DAMAS: La Syrie a annoncé jeudi avoir déjoué une tentative de faire passer des armes destinées au Hezbollah pro-iranien au Liban, dont des missiles, via sa frontière avec l'Irak.

"Les unités spécialisées ont déjoué une tentative d'introduction d'une cargaison d'armes sophistiquées et de missiles via la frontière syro-irakienne", a indiqué une source du ministère de l'Intérieur, citée par l'agence officielle Sana.

"Les premières investigations ont établi que la cargaison était destinée à transiter par la Syrie au profit de la milice terroriste du Hezbollah", a ajouté cette source.

Le pouvoir syrien est hostile au Hezbollah, allié du président déchu Bachar al-Assad.

Il a annoncé à plusieurs reprises avoir saisi des armes destinées au mouvement pro-iranien près de la frontière libanaise, mais c'est la première fois qu'il mentionne la frontière avec l'Irak.

Cette annonce intervient alors que le président américain Donald Trump met la pression sur la Syrie pour qu'elle intervienne au Liban contre le Hezbollah.
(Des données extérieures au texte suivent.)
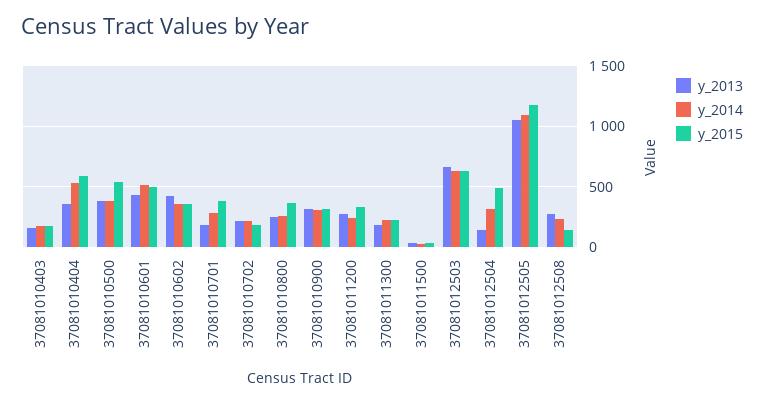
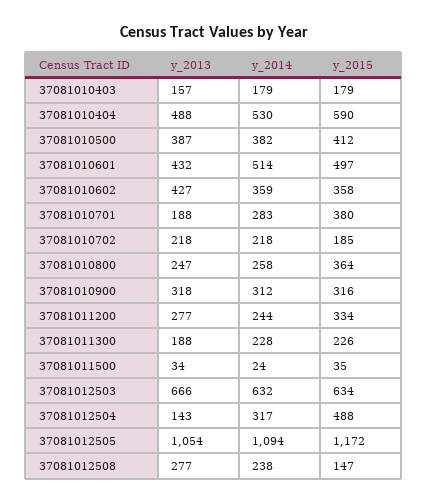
  {
    "y_2013": {
      "37081010403": 157,
-     "37081010404": 350,
+     "37081010404": 488,
      "37081010500": 387,
      "37081010601": 432,
      "37081010602": 427,
      "37081010701": 188,
      "37081010702": 218,
      "37081010800": 247,
      "37081010900": 318,
      "37081011200": 277,
      "37081011300": 188,
      "37081011500": 34,
      "37081012503": 666,
      "37081012504": 143,
      "37081012505": 1054,
      "37081012508": 277
    },
    "y_2014": {
      "37081010403": 179,
      "37081010404": 530,
      "37081010500": 382,
      "37081010601": 514,
      "37081010602": 359,
      "37081010701": 283,
      "37081010702": 218,
      "37081010800": 258,
      "37081010900": 312,
      "37081011200": 244,
      "37081011300": 228,
      "37081011500": 24,
      "37081012503": 632,
      "37081012504": 317,
      "37081012505": 1094,
      "37081012508": 238
    },
    "y_2015": {
      "37081010403": 179,
      "37081010404": 590,
-     "37081010500": 550,
+     "37081010500": 412,
      "37081010601": 497,
      "37081010602": 358,
      "37081010701": 380,
      "37081010702": 185,
      "37081010800": 364,
      "37081010900": 316,
      "37081011200": 334,
      "37081011300": 226,
      "37081011500": 35,
      "37081012503": 634,
      "37081012504": 488,
      "37081012505": 1172,
      "37081012508": 147
    }
  }

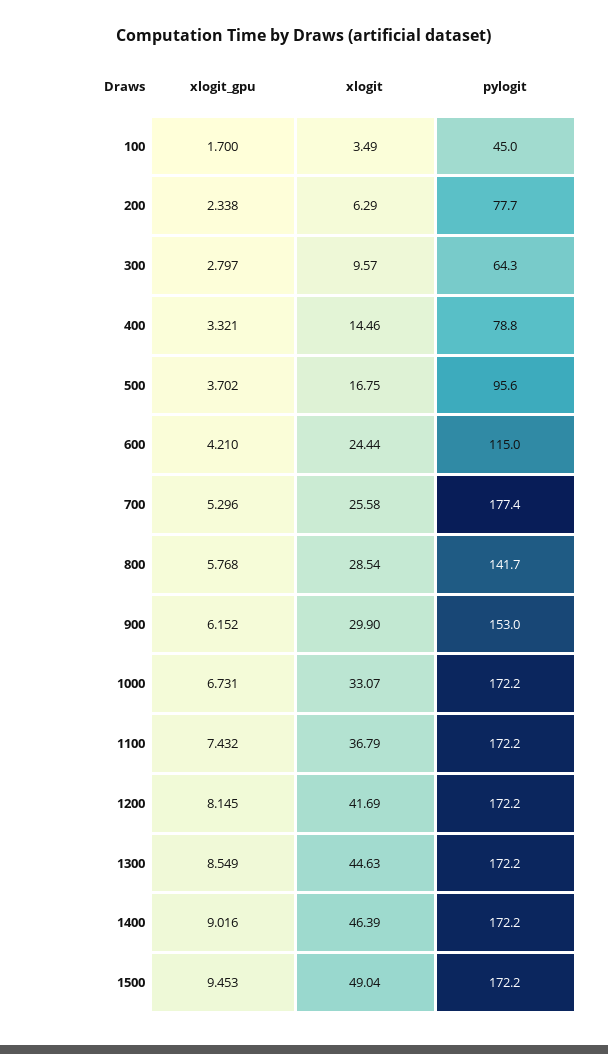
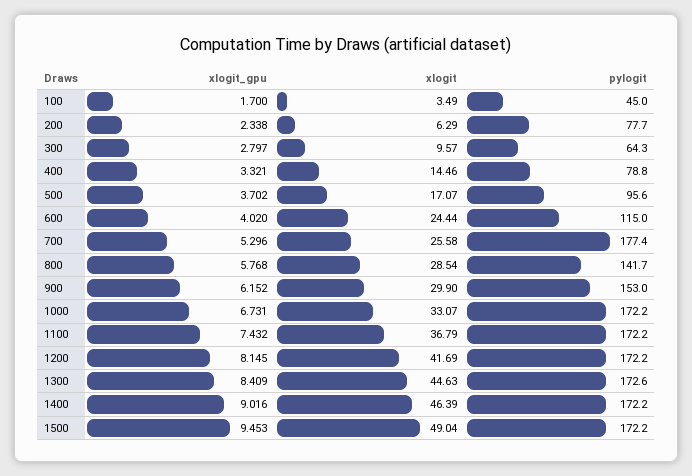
  {
    "xlogit_gpu": {
      "100": 1.7,
      "200": 2.338,
      "300": 2.797,
      "400": 3.321,
      "500": 3.702,
-     "600": 4.21,
+     "600": 4.02,
      "700": 5.296,
      "800": 5.768,
      "900": 6.152,
      "1000": 6.731,
      "1100": 7.432,
      "1200": 8.145,
-     "1300": 8.549,
+     "1300": 8.409,
      "1400": 9.016,
      "1500": 9.453
    },
    "xlogit": {
      "100": 3.49,
      "200": 6.29,
      "300": 9.57,
      "400": 14.46,
-     "500": 16.75,
+     "500": 17.07,
      "600": 24.44,
      "700": 25.58,
      "800": 28.54,
      "900": 29.9,
      "1000": 33.07,
      "1100": 36.79,
      "1200": 41.69,
      "1300": 44.63,
      "1400": 46.39,
      "1500": 49.04
    },
    "pylogit": {
      "100": 45,
      "200": 77.7,
      "300": 64.3,
      "400": 78.8,
      "500": 95.6,
      "600": 115,
      "700": 177.4,
      "800": 141.7,
      "900": 153,
      "1000": 172.2,
      "1100": 172.2,
      "1200": 172.2,
-     "1300": 172.2,
+     "1300": 172.6,
      "1400": 172.2,
      "1500": 172.2
    }
  }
Depuis qu'une coalition islamiste a pris le pouvoir en Syrie en 2024, les autorités ont affirmé avoir démantelé des cellules liées à la formation pro-iranienne qui préparaient des attentats en Syrie, mais le Hezbollah a toujours démenti.

Le groupe est affaibli par la nouvelle guerre qu'il a menée contre Israël depuis mars pour soutenir l'Iran.

Le président syrien Ahmad al-Chareh dit refuser d'intervenir militairement au Liban contre le Hezbollah, comme l'a suggéré à plusieurs reprises Donald Trump.